Walter Kauffman, 79, of Erie, stands between the headstones on his grandparents' graves in Section 5 of the Erie Cemetery on Nov. 12. His grandparents, Katharine Law Wright and John William Wright, were both doctors who treated the sick in Erie during the Spanish flu epidemic of 1918. [CHRISTOPHER MILLETTE/ERIE TIMES-NEWS]

Erie doctors, mayor continued public service after epidemic

Doctors John and Katherine Wright and Mayor Miles Kitts had a longtime effect in the city

A husband-and-wife team of doctors fought on the front lines of the Spanish influenza epidemic in Erie in 1918 and continued to lead city health efforts until as late as 1960.

Erie's mayor during the epidemic was a former educator and state legislator who later returned to the General Assembly and served as president judge of the Erie County Court of Common Pleas.

John W. Wright, M.D., then 50, was in charge of the city's Board of Health during the 1918 flu and was appointed by state Health Commissioner Benjamin Franklin Royer to lead the fight against the viral infection in Erie, Crawford and Venango counties.

His wife, Katharine Law Wright, M.D., 41 in 1918, operated a free clinic at West 21st and Peach streets.

"It must have been a terrible time," said the couple's grandson, Walter Kauffman III, 79.

Kauffman is descended from J.W. Wright's first wife, Clara Keller. His wife, Peg Kauffman, has researched his family history. No stories of the 1918 epidemic were passed down through the family, she said. J.W. and Katherine's only child, Virginia, was only 4 years old in 1918.

"That generation of doctors didn't really talk about their work or their patients," Peg Kauffman said. "And Virginia would have been too young to understand."

The couple was well respected, she said.

"Doctors in those days also did no wrong.
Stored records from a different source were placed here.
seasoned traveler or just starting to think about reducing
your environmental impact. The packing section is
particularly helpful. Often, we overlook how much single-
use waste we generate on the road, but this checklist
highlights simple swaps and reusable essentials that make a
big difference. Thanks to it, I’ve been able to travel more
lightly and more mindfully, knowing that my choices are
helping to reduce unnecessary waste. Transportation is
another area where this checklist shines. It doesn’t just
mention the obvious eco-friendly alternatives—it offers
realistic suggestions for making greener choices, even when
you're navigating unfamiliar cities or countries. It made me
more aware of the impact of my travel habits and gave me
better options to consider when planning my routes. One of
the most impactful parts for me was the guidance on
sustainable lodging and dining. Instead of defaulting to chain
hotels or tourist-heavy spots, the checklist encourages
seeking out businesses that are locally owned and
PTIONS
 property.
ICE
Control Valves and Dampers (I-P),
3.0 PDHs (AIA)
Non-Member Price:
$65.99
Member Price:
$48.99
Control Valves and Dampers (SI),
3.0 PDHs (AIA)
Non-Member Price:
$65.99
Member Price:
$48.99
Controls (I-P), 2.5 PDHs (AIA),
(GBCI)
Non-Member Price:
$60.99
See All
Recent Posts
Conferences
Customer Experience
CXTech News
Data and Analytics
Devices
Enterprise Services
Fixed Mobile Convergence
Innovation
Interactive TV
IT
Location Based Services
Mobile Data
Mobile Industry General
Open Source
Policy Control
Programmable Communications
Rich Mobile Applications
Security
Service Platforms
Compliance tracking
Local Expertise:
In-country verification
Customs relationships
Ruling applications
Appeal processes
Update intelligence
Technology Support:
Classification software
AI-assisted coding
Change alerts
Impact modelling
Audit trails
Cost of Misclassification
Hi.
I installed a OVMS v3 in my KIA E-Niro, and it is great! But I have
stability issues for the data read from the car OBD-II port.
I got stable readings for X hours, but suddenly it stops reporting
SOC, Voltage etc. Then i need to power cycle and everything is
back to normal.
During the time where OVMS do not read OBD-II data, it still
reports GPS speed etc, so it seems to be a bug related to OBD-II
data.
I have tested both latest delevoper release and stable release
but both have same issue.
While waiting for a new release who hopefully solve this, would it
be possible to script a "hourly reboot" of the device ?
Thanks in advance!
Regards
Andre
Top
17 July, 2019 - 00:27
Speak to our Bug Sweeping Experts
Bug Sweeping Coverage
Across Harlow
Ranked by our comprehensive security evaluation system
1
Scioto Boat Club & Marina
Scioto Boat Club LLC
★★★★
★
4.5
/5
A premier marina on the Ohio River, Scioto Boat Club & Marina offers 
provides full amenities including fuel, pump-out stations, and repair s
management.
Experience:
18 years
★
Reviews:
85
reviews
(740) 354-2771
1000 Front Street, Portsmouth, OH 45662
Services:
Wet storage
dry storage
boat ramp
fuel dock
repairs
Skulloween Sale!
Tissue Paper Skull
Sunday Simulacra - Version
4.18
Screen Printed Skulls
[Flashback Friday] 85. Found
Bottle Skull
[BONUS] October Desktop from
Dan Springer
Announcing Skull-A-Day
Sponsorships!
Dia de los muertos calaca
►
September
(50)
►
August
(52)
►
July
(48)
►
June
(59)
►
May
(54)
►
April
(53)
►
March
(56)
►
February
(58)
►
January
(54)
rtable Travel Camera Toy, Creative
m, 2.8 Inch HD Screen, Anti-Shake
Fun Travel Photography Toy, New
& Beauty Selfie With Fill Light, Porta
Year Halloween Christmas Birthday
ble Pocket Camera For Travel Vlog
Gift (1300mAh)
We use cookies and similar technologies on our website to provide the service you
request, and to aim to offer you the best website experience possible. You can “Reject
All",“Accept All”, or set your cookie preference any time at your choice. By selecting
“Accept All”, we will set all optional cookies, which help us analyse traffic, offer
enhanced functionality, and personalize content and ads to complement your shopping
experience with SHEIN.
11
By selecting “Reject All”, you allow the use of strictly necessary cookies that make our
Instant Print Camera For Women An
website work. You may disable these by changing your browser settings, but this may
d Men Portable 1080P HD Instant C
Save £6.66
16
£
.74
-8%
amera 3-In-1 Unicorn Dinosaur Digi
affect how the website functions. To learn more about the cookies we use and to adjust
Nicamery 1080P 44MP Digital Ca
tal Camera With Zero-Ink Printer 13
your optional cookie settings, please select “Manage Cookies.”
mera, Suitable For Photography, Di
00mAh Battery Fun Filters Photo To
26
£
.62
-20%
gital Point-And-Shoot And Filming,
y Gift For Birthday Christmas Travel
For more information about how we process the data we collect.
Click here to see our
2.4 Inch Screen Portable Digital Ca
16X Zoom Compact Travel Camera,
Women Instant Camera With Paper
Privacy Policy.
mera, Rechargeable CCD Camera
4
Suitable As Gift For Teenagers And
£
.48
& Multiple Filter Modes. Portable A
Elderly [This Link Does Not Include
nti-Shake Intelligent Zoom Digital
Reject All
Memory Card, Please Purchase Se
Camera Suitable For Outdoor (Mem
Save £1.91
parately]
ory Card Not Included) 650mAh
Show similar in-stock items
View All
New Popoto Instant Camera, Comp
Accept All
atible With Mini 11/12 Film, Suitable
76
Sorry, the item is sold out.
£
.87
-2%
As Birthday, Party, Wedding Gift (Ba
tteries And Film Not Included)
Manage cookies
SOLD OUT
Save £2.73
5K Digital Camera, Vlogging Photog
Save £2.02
Their patients, everyone, thought that they walked on water," Peg Kauffman said.

By the end of the 1918 Spanish influenza epidemic, though, some members of the public thought J.W. Wright should have reimposed a ban on public gatherings after an Armistice Day celebration sparked a resurgence of the virus.

Wright had decided that no ban or quarantine could prevent the spread of the deadly flu and that the only recourse would be to let it run its course. An earlier five-week ban on public gatherings, quarantines of families infected, and arrests for conducting business or spitting in public during the ban had not stopped the virus' spread.

Still, he was stung by the criticism.

"I feel that we have done everything possible and we are in no way responsible for any deaths," Wright said on Dec. 19, 1918.

J.W. Wright was a native of Crawford County and earned his medical degree from Jefferson Medical College in Philadelphia. He began practice in Wattsburg in 1891 and moved the practice to Erie, at 247 W. Eighth St., in 1896.

He served as an assistant surgeon during the Spanish-American War.

J.W. Wright was appointed county medical inspector in 1900 and held the position until 1921. He served as city health officer until his death in 1926.

Katherine Wright was an Erie native and earned her medical degree from the Women's Medical College of Philadelphia. She did "special duty" for the Pennsylvania Health Department through the influenza epidemic, according to Dr. John Chaffee's 1990 "Reflections on Erie County Physicians," and signed the death certificates for a number of its victims.

She was director of the clinic at 21st and Peach streets from its opening during a typhoid epidemic in 1912 until 1960. She died in 1966.

Miles B. Kitts, then 38, was the city's mayor during the Spanish flu epidemic.

A Summit Township native and a graduate of what now is Edinboro University of Pennsylvania, he studied nights to be an attorney while working as a public school teacher and principal. He was elected to the state House of Representatives in 1912 and served two terms.

Kitts left the House to run for Erie mayor in 1916 and served in that post until 1924.

Highlights of his two terms as mayor included successful resolutions to build the Perry Monument and to purchase the Perry House at East Second and French streets. The city also obtained the Flagship Niagara under Kitts' leadership, according to a biography in "Memoirs of the Erie County, Pennsylvania Bench and Bar, Volume II."

Kitts also was largely responsible for the construction of the Mill Creek tube, an underground channel that carries Mill Creek under the city, after a flood in August 1915 left dozens of people dead and caused millions in property damage.

He was elected to the state Senate in a special election in 1927 and was a state senator until 1932. He served as president judge in the Erie County Common Pleas Court from 1935 until 1945 and later was a district justice in Girard Township.

"He was, without question, one of the most popular men in Erie County," according to his Erie Times-News obituary in 1947. "He counted his friends by the thousands and it was his pride that he could call most of them, men, women and children in all walks of life, by their first names."